Data in this exercise:
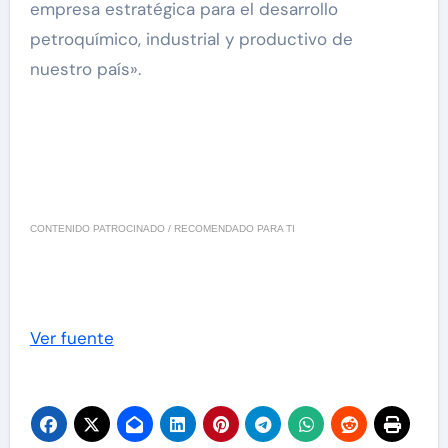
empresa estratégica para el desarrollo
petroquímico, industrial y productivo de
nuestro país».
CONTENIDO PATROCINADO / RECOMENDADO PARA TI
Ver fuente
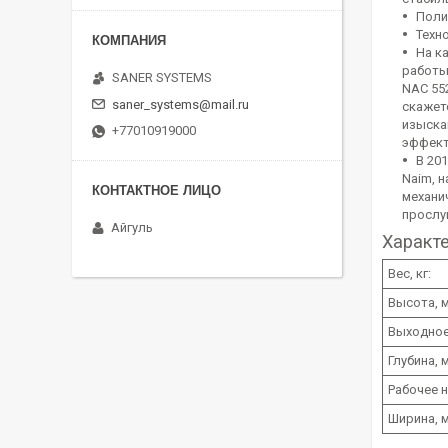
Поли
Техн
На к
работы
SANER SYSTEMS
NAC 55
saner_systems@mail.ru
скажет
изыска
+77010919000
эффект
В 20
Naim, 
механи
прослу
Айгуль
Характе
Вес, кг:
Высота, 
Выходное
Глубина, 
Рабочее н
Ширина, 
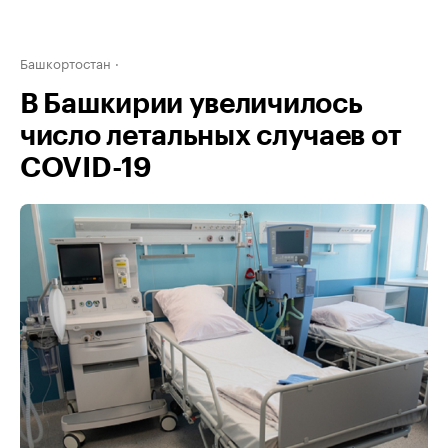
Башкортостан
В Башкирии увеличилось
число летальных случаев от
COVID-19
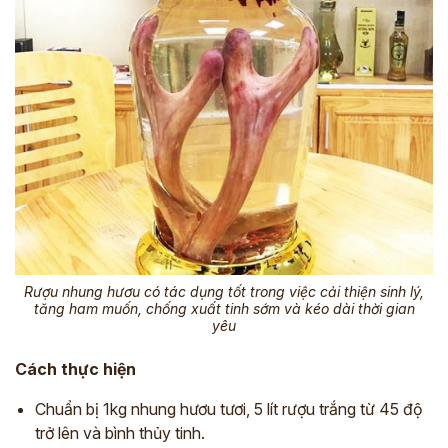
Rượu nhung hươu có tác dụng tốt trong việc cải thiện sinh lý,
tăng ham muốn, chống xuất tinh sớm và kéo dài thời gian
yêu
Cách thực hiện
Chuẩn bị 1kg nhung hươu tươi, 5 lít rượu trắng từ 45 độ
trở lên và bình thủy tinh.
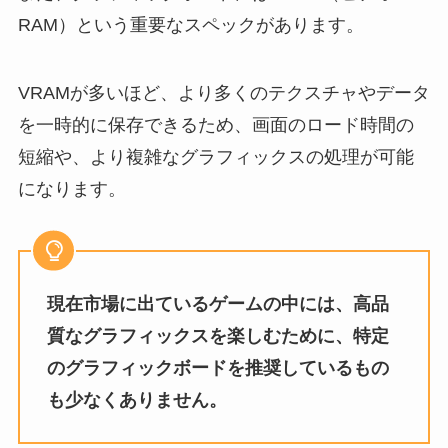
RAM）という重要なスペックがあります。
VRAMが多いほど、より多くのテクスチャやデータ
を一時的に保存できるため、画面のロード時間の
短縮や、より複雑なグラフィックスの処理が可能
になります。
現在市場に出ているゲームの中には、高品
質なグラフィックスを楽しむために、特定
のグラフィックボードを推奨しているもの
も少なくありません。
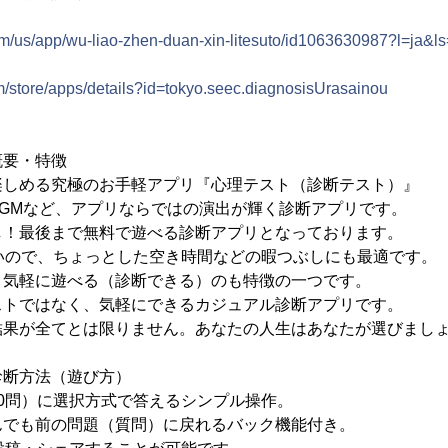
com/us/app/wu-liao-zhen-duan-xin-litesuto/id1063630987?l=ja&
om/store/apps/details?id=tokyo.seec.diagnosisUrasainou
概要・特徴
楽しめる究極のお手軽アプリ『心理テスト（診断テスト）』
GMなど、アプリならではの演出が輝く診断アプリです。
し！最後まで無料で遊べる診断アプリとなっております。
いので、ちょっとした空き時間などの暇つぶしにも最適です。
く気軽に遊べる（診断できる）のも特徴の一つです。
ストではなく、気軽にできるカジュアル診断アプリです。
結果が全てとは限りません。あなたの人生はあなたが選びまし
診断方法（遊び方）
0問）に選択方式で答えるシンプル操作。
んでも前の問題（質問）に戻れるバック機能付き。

What to produce: The answer is every line of the data, exactly as written, with the pictures dropped.

The answer:
empresa estratégica para el desarrollo
petroquímico, industrial y productivo de
nuestro país».
CONTENIDO PATROCINADO / RECOMENDADO PARA TI
Ver fuente
Поли
Техн
На к
работы
SANER SYSTEMS
NAC 55
saner_systems@mail.ru
скажет
изыска
+77010919000
эффект
В 20
Naim, 
механи
прослу
Айгуль
Характе
Вес, кг:
Высота, 
Выходное
Глубина, 
Рабочее н
Ширина, 
Башкортостан
В Башкирии увеличилось
число летальных случаев от
COVID-19
Rượu nhung hươu có tác dụng tốt trong việc cải thiện sinh lý,
tăng ham muốn, chống xuất tinh sớm và kéo dài thời gian
yêu
Cách thực hiện
Chuẩn bị 1kg nhung hươu tươi, 5 lít rượu trắng từ 45 độ
trở lên và bình thủy tinh.
RAM）という重要なスペックがあります。
VRAMが多いほど、より多くのテクスチャやデータ
を一時的に保存できるため、画面のロード時間の
短縮や、より複雑なグラフィックスの処理が可能
になります。
現在市場に出ているゲームの中には、高品
質なグラフィックスを楽しむために、特定
のグラフィックボードを推奨しているもの
も少なくありません。
com/us/app/wu-liao-zhen-duan-xin-litesuto/id1063630987?l=ja&
om/store/apps/details?id=tokyo.seec.diagnosisUrasainou
概要・特徴
楽しめる究極のお手軽アプリ『心理テスト（診断テスト）』
GMなど、アプリならではの演出が輝く診断アプリです。
し！最後まで無料で遊べる診断アプリとなっております。
いので、ちょっとした空き時間などの暇つぶしにも最適です。
く気軽に遊べる（診断できる）のも特徴の一つです。
ストではなく、気軽にできるカジュアル診断アプリです。
結果が全てとは限りません。あなたの人生はあなたが選びまし
診断方法（遊び方）
0問）に選択方式で答えるシンプル操作。
んでも前の問題（質問）に戻れるバック機能付き。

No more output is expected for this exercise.